### Work to be completed:
Copy the lines of the rows below without any change, from the line containing "5-9 years old|831|" up to and including the line containing "40-44 years old|939|".

====

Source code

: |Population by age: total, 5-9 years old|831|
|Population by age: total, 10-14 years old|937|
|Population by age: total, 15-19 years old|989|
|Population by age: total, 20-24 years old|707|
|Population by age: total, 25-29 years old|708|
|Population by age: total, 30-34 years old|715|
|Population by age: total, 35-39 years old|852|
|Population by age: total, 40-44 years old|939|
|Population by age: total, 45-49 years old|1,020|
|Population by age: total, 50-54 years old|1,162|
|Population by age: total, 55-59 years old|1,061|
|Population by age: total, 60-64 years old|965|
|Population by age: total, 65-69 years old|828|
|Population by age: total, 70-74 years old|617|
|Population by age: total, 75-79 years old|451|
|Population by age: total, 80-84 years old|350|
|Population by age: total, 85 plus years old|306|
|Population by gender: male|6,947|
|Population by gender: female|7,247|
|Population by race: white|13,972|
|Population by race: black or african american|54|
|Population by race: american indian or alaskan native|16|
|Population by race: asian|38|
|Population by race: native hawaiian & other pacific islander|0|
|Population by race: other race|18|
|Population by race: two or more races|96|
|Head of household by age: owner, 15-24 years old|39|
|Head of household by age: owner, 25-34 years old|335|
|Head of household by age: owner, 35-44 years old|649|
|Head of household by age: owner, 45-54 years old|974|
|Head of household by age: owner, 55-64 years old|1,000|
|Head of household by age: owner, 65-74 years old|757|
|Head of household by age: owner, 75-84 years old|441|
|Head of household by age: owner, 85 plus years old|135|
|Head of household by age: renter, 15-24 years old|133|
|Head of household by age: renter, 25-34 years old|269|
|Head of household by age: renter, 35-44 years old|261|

====

### Result for this exercise:
: |Population by age: total, 5-9 years old|831|
|Population by age: total, 10-14 years old|937|
|Population by age: total, 15-19 years old|989|
|Population by age: total, 20-24 years old|707|
|Population by age: total, 25-29 years old|708|
|Population by age: total, 30-34 years old|715|
|Population by age: total, 35-39 years old|852|
|Population by age: total, 40-44 years old|939|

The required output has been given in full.